Radosta offers the following suggestions if your budget does not allow for the purchase of feline genetics: “Relax! Regardless of breed, your cat is who he is, she explains. “His specialness is not due to his breed. A mixed-breed cat is every bit as unique as one that is purebred. Pay closer attention to what your cat does, how you engage with it, and if you’re making an effort to satisfy your cat’s needs.


Q&A on Identifying Your Cat’s Breed: 

 

1. Can you accurately determine a cat’s breed based on appearance alone?

While some breeds have distinct physical traits, many cats are mixed breeds with unique appearances. Identifying breeds solely by looks can be challenging.

2. Are there any tools to help determine a cat’s breed?

Online breed identification tools and DNA tests can offer insights into your cat’s potential breeds based on their physical traits and genetic makeup.

3. What are some common visual cues for identifying specific breeds?

Certain breeds, like Siamese or Maine Coon, may have characteristic features such as coat patterns, ear shape, or body size. However, individual variation is common.
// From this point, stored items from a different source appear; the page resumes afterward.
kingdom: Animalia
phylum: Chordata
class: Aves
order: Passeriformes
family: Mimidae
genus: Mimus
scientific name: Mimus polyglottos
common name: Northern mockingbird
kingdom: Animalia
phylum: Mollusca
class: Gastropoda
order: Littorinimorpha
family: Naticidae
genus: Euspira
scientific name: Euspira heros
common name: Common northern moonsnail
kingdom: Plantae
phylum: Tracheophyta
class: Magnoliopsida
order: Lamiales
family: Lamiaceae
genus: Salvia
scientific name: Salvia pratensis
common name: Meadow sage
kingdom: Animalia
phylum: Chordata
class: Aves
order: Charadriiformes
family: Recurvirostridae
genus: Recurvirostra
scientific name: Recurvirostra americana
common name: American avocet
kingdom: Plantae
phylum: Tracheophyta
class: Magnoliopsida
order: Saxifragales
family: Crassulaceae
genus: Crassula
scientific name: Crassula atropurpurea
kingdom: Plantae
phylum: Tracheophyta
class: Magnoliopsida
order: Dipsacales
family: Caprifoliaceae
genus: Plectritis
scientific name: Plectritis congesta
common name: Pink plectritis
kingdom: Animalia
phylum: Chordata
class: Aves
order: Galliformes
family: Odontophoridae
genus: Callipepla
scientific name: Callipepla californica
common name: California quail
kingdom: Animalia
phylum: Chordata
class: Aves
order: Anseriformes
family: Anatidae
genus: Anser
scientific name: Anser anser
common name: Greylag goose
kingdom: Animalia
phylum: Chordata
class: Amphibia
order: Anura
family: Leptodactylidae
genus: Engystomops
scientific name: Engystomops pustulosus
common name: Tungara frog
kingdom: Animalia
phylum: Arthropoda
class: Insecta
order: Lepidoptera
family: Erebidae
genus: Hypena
4. Can mixed-breed cats exhibit traits of specific breeds?

Yes, mixed-breed cats can display traits from various breeds due to their diverse genetic backgrounds. It can be challenging to pinpoint specific breeds in mixed-breed cats.

5. Is consulting a veterinarian or breed expert helpful in identifying a cat’s breed?

Yes, veterinarians and breed experts can provide insights based on experience and knowledge. They may consider physical traits, behavior, and lineage to make an informed assessment.

Unraveling the Enigma: Identifying Your Feline’s Heritage

Determining your cat’s breed can be a captivating journey that involves observation, research, and expert insight. While some cats proudly display their breed traits, others may keep their genetic history a secret. Remember that every cat, regardless of breed, brings its own unique charm and personality to your home. Embrace the mystery and celebrate the individuality of your feline friends, regardless of their breed.